Quote the listing below in full and exactly as written, but omit every picture.

Data segment:
>>>>>

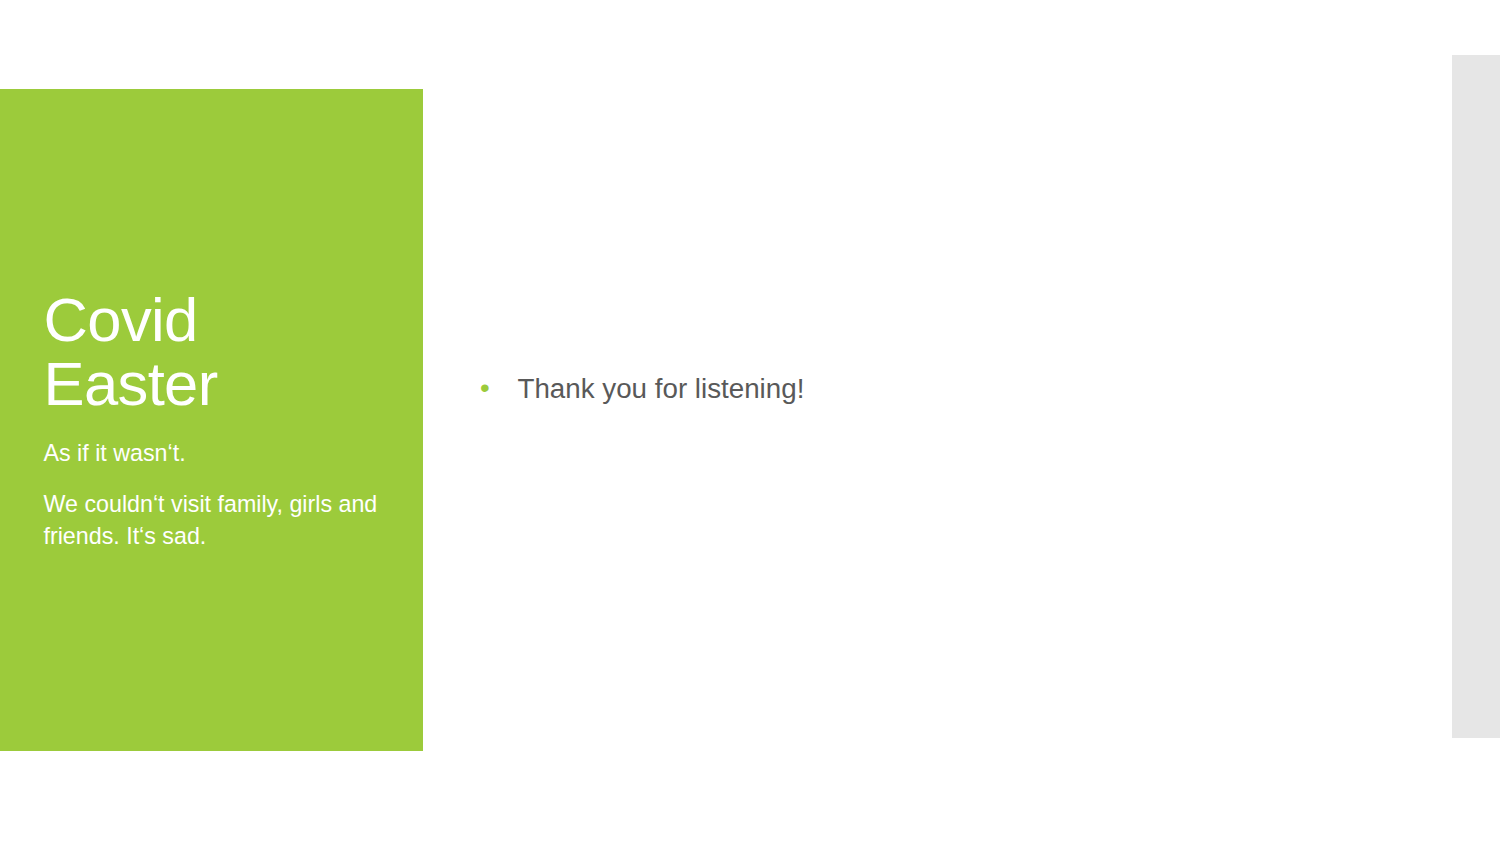Covid Easter
As if it wasn‘t.
We couldn‘t visit family, girls and friends. It‘s sad.
Thank you for listening!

<<<<<

Solution:
Covid Easter
As if it wasn‘t.
We couldn‘t visit family, girls and friends. It‘s sad.
Thank you for listening!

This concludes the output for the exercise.